Aligarh: Kapil Sibal, minister for HRD, Communications and IT on Saturday said that the Muslim community in India was at the "bottom of the pile" as far as healthcare was concerned. "It is unfortunate, but health parameters indicate that the Muslim community in India are at the bottom of the pile. We face great challenges in the field of health. Our health services in rural areas are inadequate, availability of doctors and trained health personnel is far from satisfactory, Sibal said while addressing an audience at the Jawaharlal Nehru Medical College of the Aligarh Muslim University (AMU).
Sibal added: "The cost of healthcare is creeping up beyond the reach of the common people. Lower level of education and income, which are important social determinants of our nation's health, also severely affect health outcomes in rural areas as well as amongst the Muslim community." Sibal was the chief guest at the ceremony held to observe the golden jubilee of the college. He also called upon AMU students to play their due role "by coming forward and fulfilling the dreams of their founding father, Sir Syed Ahmad Khan, by playing a lead role in serving their environment through poverty and illness elimination programmes."

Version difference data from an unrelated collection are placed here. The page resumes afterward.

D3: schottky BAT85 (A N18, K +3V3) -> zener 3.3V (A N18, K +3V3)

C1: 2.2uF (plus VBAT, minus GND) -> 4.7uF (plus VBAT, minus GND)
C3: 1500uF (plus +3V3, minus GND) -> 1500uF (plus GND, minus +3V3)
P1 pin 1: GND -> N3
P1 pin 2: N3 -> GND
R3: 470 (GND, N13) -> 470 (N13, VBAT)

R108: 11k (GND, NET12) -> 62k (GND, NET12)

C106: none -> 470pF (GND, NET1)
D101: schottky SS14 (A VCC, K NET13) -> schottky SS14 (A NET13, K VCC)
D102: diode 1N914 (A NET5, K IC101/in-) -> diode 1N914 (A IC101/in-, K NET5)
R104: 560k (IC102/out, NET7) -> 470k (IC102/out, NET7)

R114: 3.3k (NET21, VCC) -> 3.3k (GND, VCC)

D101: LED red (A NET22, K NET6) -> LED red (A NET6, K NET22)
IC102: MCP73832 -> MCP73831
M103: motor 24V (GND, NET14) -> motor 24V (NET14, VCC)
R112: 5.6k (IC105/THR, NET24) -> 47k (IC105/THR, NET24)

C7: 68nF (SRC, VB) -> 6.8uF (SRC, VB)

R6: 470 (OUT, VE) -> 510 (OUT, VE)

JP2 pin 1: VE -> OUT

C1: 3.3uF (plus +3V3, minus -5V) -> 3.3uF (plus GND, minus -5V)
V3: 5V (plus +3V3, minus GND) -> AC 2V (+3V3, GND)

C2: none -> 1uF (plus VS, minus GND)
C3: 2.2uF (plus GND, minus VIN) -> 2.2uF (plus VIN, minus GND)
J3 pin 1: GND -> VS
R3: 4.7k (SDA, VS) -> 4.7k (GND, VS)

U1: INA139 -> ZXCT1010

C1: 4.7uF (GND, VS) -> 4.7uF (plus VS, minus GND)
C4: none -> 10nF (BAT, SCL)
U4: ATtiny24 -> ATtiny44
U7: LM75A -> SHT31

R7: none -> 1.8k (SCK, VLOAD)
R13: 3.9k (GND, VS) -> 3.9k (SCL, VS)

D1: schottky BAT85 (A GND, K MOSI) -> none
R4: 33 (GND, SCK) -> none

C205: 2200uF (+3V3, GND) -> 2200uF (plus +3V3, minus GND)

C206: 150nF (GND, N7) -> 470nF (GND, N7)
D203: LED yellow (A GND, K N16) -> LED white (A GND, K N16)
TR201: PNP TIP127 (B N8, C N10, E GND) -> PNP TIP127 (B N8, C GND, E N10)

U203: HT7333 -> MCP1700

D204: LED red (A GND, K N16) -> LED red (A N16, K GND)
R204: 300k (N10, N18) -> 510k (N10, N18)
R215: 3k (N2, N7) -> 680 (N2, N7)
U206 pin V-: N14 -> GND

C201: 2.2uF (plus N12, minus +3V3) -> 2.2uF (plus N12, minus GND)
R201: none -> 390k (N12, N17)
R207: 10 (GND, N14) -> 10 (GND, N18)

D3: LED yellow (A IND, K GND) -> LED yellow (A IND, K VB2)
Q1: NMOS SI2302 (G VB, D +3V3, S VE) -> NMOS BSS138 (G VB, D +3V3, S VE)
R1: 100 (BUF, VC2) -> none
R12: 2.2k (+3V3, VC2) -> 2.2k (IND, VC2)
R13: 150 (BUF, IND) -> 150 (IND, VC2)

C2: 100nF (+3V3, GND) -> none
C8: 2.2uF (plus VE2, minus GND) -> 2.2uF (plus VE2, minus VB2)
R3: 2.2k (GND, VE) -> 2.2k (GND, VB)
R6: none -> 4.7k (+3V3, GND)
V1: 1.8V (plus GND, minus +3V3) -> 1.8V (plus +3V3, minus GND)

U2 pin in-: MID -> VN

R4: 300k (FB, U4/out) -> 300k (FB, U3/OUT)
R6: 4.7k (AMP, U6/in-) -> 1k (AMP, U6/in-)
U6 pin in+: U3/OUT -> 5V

Earlier, Union Minister of Health and Family Welfare Ghulam Nabi Azad inaugurated the Rajiv Gandhi Centre for Diabetes and Endocrinology, built at a cost of Rs.397.81 lakh. Azad also laid down the foundation stone for the upgradation of Jawaharlal Nehru Medical College hospital under Pradhan Mantri Swasthya Suraksha Yojna (PMSSY), Phase-II at a cost of Rs.150 lakh.
Addressing the golden jubilee celebrations of J.N. Medical College at the Kennedy Auditorium, Azad announced that 19 medical colleges of the country including J.N. Medical College were being upgraded to the level of the All India Institute of Medical Sciences. He also announced that the Ministry of Health and Family Welfare would provide all financial grants and amenities at par with those of top central government hospitals in New Delhi.